Boost.Beast includes CRLF in HTTP fields
Hello, It looks like HTTP response headers are saved with trailing CRLF in the message upon receiption after (async_)read. Since it usually does not add additional valuable information, would it be possible to remove them in next version of Boost.Beast? It will be more convenient as you don't need to trim them when you want to capture the field value. Regards, -- David
On Fri, Jul 6, 2018 at 3:45 AM, David Demelier via Boost-users
It looks like HTTP response headers are saved with trailing CRLF in the message upon receiption after (async_)read.
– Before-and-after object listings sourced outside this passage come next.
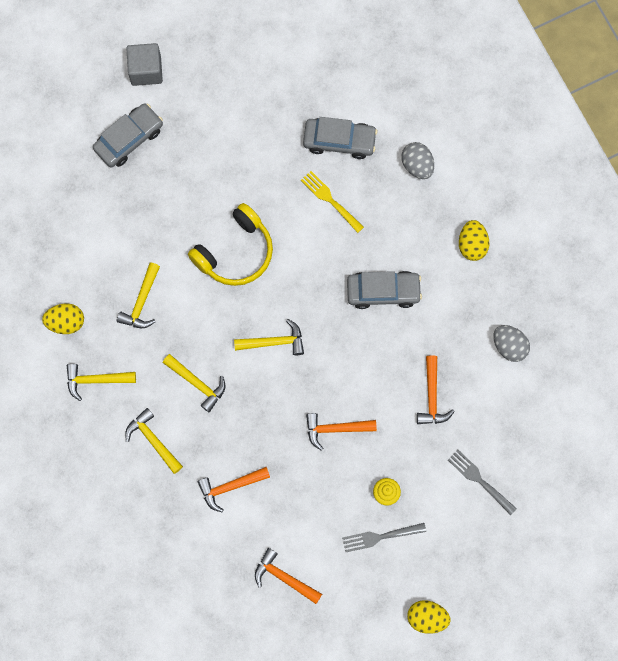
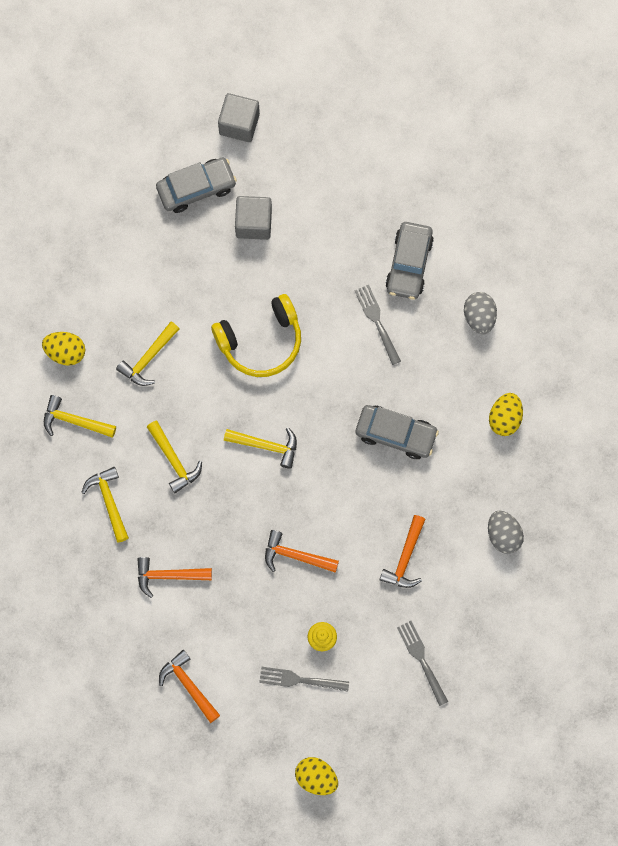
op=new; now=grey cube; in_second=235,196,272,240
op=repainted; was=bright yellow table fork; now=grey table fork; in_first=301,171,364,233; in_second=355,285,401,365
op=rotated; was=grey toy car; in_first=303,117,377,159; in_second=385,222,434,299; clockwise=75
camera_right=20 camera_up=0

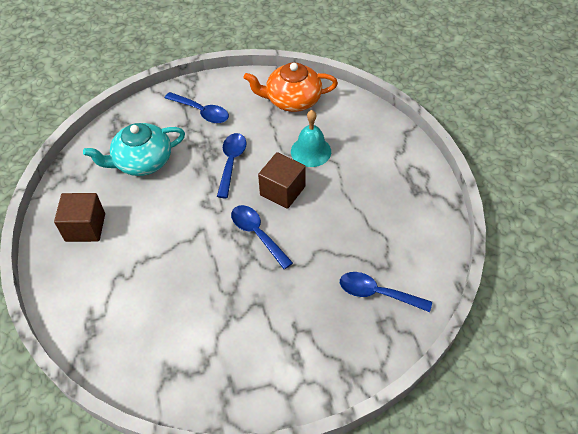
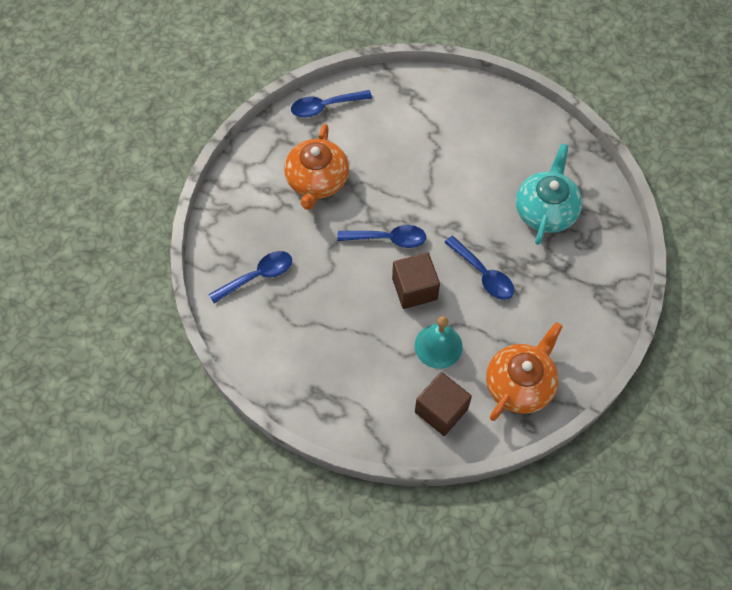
op=new; now=orange china teapot; in_second=284,124,349,210
op=shifted; was=dark brown cube; in_first=54,193,105,242; in_second=415,372,472,436
op=shifted; was=blue teaspoon; in_first=165,92,229,123; in_second=291,90,372,118
camera_right=130 camera_up=10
Yes, beast::http::basic_fields stores each field/value pair in its serialized format, which includes the trailing CRLF and also the colon and space. It is done this way so that beast::http::serializer requires no memory allocations to perform its function.
Since it usually does not add additional valuable information, would it be possible to remove them in next version of Boost.Beast?
No
It will be more convenient as you don't need to trim them when you want to capture the field value.
You shouldn't have to do any trimming. basic_fields member functions and iterator value_type which return field values do so using a string_view, whose length excludes the trailing CRLF and also any colon and space. Callers should not assume the string is null-terminated, and work with the interface provided by string_view. See: https://www.boost.org/doc/libs/1_67_0/libs/beast/doc/html/beast/ref/boost__b... https://www.boost.org/doc/libs/1_67_0/libs/beast/doc/html/beast/ref/boost__b... https://www.boost.org/doc/libs/1_67_0/libs/beast/doc/html/beast/ref/boost__b... Thanks
On Fri, 2018-07-06 at 08:31 -0700, Vinnie Falco via Boost-users wrote:
You shouldn't have to do any trimming. basic_fields member functions and iterator value_type which return field values do so using a string_view, whose length excludes the trailing CRLF and also any colon and space. Callers should not assume the string is null-terminated, and work with the interface provided by string_view.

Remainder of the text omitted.